Tapi tidak tahu kenapa kami berdua jadi lebih sering bertemu. Suatu ketika kami tidak sengaja bertemu di lobby lantai dasar gedung kantor tempat kami bekerja.

“Hey kamu,” siang itu saya beranikan untuk menyapa “this beautiful stranger”.

“Hey…” dia berhenti sejenak mencoba mengingat, mulutnya terbuka sedikit sembari ada lengkungan senyum tipis di sudut bibirnya. “Kamu yang di kosan kan?”

“Ahahaha.. iya, sering liat kamu tapi nggak tau nama.”

“Ngapain di sini?”

“Kerja lah, masa jualan sayur,” guyonan zaman-old yang masih aja keluar spontan dari mulut saya.

“Hihihi.. lucu..,” ketawa kecil yang beberapa tahun ke depan akan selalu saya ingat sebagai “milik dia”.

“Ummm.. tukeran nomer yok, ada WhatsApp kan? Ini kartu nama saya,” langsung saja saya sodorkan kartu nama kebanggaan perusahaan saya yang didominasi warna merah.

“Aduh, aku nggak bawa kartu nama, ditulis aja ya di belakang kartu ini.”

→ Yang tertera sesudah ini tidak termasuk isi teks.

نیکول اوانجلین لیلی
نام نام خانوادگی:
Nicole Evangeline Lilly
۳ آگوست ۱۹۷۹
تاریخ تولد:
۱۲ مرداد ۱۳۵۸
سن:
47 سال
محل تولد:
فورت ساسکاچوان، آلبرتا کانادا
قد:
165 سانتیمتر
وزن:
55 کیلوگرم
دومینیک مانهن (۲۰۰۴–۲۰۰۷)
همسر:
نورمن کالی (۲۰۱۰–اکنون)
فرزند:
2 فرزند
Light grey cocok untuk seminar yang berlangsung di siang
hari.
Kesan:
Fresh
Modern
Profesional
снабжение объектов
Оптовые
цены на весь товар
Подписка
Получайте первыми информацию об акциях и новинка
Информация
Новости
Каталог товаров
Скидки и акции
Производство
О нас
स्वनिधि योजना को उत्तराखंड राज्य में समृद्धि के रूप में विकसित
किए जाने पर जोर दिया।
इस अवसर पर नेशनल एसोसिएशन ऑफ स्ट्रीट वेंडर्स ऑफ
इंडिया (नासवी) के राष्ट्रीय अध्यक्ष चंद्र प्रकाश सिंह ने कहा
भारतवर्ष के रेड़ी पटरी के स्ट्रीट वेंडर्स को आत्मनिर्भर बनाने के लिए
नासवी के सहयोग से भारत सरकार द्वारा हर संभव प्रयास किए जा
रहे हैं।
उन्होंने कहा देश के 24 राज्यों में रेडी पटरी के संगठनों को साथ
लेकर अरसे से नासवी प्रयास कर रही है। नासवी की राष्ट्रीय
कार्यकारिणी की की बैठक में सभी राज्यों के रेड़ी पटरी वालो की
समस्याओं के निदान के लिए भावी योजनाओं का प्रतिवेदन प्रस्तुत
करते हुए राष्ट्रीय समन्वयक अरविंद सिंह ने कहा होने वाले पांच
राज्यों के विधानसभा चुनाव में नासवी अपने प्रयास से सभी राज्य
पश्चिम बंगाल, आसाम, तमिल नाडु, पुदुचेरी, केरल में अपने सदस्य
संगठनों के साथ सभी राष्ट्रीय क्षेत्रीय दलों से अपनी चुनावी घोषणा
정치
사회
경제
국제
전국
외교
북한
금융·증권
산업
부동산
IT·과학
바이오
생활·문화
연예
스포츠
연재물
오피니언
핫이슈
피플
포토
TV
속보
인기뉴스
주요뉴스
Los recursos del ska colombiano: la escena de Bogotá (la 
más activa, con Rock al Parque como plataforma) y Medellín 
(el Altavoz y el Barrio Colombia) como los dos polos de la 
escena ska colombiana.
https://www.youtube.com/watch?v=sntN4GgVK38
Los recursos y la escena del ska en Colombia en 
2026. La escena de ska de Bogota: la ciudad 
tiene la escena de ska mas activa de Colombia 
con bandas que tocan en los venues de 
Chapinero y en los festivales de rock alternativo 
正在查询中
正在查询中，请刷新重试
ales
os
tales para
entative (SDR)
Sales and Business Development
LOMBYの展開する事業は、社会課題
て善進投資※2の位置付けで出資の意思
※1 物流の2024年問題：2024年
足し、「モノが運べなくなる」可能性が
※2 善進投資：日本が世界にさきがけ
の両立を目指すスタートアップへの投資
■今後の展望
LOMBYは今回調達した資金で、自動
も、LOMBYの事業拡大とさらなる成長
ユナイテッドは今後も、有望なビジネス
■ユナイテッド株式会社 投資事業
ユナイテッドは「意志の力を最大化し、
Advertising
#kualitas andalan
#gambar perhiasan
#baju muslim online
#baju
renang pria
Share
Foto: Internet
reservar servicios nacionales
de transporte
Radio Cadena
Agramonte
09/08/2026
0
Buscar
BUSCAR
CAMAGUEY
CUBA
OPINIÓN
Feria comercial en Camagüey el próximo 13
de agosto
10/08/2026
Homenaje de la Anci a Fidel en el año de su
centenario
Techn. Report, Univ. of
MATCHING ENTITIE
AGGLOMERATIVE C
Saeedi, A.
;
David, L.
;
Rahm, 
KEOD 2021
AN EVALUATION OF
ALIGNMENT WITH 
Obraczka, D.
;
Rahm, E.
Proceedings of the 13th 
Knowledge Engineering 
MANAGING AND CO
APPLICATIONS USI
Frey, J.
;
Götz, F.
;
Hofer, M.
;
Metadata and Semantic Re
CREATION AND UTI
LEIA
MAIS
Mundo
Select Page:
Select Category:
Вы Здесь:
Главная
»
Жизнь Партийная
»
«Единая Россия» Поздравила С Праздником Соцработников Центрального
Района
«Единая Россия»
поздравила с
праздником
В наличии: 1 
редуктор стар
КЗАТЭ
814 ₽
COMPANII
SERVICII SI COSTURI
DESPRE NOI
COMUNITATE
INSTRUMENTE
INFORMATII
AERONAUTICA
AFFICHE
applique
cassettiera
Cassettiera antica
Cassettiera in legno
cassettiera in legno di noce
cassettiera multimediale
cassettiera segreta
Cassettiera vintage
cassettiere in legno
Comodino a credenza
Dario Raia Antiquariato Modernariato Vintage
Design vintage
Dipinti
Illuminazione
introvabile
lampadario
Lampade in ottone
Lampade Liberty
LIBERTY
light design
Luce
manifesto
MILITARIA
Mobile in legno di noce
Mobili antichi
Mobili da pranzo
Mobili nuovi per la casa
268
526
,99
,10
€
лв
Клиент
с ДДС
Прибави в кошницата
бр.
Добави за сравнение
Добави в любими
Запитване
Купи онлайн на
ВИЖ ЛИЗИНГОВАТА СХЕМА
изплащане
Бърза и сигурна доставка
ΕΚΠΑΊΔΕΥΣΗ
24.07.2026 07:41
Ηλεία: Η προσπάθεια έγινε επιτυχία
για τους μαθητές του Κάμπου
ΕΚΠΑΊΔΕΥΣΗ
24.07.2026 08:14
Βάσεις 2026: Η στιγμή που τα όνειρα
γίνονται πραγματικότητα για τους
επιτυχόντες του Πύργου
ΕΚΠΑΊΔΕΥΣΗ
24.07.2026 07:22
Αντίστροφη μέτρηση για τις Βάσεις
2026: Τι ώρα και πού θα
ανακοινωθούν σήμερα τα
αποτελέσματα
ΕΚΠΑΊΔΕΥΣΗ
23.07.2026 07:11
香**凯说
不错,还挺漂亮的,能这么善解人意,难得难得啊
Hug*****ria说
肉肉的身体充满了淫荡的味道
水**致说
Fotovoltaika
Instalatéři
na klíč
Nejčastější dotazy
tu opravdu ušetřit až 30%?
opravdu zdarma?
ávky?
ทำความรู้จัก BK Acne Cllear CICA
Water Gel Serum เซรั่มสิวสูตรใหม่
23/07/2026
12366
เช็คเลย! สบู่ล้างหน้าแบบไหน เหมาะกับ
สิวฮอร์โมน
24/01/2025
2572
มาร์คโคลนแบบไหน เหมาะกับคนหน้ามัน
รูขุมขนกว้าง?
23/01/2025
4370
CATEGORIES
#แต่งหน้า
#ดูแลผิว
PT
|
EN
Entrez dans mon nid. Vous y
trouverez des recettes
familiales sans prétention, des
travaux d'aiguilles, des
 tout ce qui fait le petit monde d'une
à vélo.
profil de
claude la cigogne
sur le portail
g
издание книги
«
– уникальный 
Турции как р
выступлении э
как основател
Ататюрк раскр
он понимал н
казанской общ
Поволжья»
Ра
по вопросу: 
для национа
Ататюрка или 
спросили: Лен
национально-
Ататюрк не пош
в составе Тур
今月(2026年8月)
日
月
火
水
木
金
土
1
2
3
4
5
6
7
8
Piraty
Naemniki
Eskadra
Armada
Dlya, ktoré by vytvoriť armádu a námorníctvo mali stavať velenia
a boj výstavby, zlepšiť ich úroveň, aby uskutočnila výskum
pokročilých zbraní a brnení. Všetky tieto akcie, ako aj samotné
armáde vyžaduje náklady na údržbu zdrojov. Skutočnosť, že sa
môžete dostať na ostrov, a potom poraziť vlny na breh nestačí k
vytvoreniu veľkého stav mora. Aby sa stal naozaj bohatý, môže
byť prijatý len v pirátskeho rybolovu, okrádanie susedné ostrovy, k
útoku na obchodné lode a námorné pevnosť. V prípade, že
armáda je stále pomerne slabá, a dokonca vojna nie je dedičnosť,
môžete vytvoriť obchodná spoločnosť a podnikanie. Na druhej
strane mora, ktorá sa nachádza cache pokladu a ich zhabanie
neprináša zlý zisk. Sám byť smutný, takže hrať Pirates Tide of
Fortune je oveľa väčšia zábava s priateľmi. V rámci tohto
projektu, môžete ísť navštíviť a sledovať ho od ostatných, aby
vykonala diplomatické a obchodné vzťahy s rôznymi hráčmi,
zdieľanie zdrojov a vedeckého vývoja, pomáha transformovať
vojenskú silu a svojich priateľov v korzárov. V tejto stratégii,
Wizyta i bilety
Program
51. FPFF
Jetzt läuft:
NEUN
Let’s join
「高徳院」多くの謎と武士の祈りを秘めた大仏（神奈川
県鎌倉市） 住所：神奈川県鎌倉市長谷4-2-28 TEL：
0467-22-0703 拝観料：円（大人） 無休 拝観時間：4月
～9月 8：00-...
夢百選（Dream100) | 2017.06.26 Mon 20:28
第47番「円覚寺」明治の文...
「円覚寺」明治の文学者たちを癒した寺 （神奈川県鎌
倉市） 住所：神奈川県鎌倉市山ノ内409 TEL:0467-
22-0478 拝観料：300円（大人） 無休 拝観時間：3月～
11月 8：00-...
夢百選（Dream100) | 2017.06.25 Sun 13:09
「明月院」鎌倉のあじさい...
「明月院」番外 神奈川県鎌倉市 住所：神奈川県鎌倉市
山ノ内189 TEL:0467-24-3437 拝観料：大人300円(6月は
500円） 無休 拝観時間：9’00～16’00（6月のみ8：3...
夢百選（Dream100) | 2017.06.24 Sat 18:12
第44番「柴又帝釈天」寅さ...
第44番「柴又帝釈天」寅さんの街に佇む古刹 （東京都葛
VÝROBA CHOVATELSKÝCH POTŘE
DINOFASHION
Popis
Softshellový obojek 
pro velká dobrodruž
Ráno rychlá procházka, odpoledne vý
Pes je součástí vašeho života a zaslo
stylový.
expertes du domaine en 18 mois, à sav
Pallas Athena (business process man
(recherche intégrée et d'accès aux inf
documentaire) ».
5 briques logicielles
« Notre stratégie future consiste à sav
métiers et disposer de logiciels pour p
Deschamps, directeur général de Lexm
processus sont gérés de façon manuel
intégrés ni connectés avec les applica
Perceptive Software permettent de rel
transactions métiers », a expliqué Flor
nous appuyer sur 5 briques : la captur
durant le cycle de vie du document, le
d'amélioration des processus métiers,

“Nah loh, kan kartu ini buat kamu.”

“Oh iya.. tapi nggak pa-pa, nanti kamu kirim message aja duluan, pasti aku bales.”

“Okay, fair enough.”

“Text me ya. Sorry musti buru-buru. Bye.”

“I will. Bye for now.”

Kami berjalan ke arah yang berbeda, saya kembali ke kosan karena akan mengambil sesuatu, sementara dia pergi entah kemana, janjian makan siang mungkin dengan orang lain.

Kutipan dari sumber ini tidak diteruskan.